Exercise prompt.
From the opera review below, quote word for word the stretch that begins at "The boy Oberto, often" and stops after "Alcina’s slippery realm.".

Selected excerpt.

=======

An international cast is headed by Lisette Oropesa, whose crystalline voice, supported by a seemingly inexhaustible reservoir of breath, still ranks her as the finest lyric coloratura in the world. As a stage presence, she had no difficulty channeling – or should that be Chanel-ing – fashion icon meets nightclub singer. A special highlight came in the pitch-black loneliness of the Act two finale ‘Ah! Mio cor!’, after her powers have deserted her; a sobbing lament whose dissonances and leaps were precision-engineered to extract maximum pathos in a performance that was remarkably effective. 

Mary Bevan’s Morgana was a wilder presence, both vocally and in terms of character, brimming with passion and fury, sometimes desperately so. If the vocal edges were a little rougher than Oropesa then this all felt in character, but she impressed with the slashing coloratura of ‘Tornami a vagheggiar’, and in her achingly seductive Act reconciliation with Oronte. Emily D’Angelo as Ruggiero did most of the vocal legwork for the opera, and her burnished mezzo stayed the course well, with especially rich suggestions of ochre and umber and the sustained slower numbers; one sense a Ruggiero coming to self-consciousness as the piece progressed. Varduhi Abrahamyan’s Bradamante had a wounded nobility. 

The boy Oberto, often done as a trouser role, saw 12-year old Malakai M Bayoh sing three arias; he received a thunderous ovation from the packed house after some truly vile jeering from a lone audience member. His fearless professionalism in the face of such boorish behavior is, along with a fine voice, a sign that great things await the young lad. José Coca Loza as Melisso was a bluff contrast to Oropesa’s calculated sensuality, and gave Handel’s rugged bass arias plenty of welly, as well as some ink-black bottom notes; their solidity suggested a world of dumb matter and rough moral substance in firm contrast with Alcina’s slippery realm.

=======

Information given.
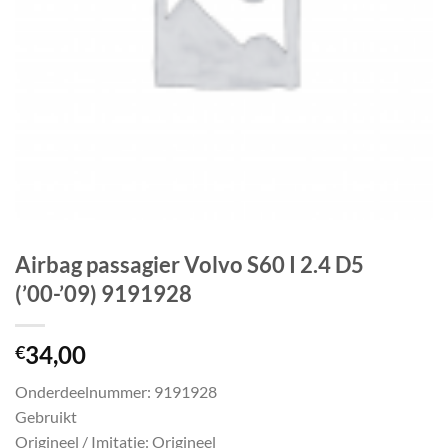
Airbag passagier Volvo S60 I 2.4 D5
(’00-’09) 9191928
34,00
€
Onderdeelnummer: 9191928
Gebruikt
Origineel / Imitatie: Origineel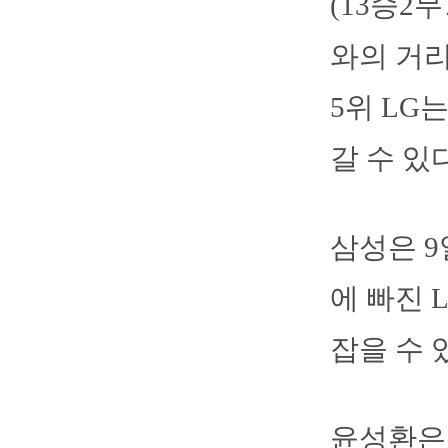
(13승2
와의 거리
5위 LG
갈 수 있다
삼성은 9
에 빠진 
잡을 수 
윤성환은 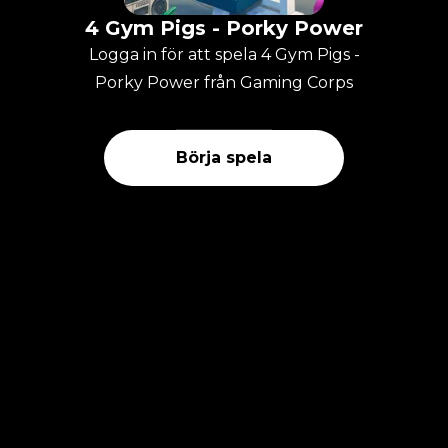
4 Gym Pigs - Porky Power
Logga in för att spela 4 Gym Pigs -
Porky Power från Gaming Corps
Börja spela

=======

Result of the exercise.
The boy Oberto, often done as a trouser role, saw 12-year old Malakai M Bayoh sing three arias; he received a thunderous ovation from the packed house after some truly vile jeering from a lone audience member. His fearless professionalism in the face of such boorish behavior is, along with a fine voice, a sign that great things await the young lad. José Coca Loza as Melisso was a bluff contrast to Oropesa’s calculated sensuality, and gave Handel’s rugged bass arias plenty of welly, as well as some ink-black bottom notes; their solidity suggested a world of dumb matter and rough moral substance in firm contrast with Alcina’s slippery realm.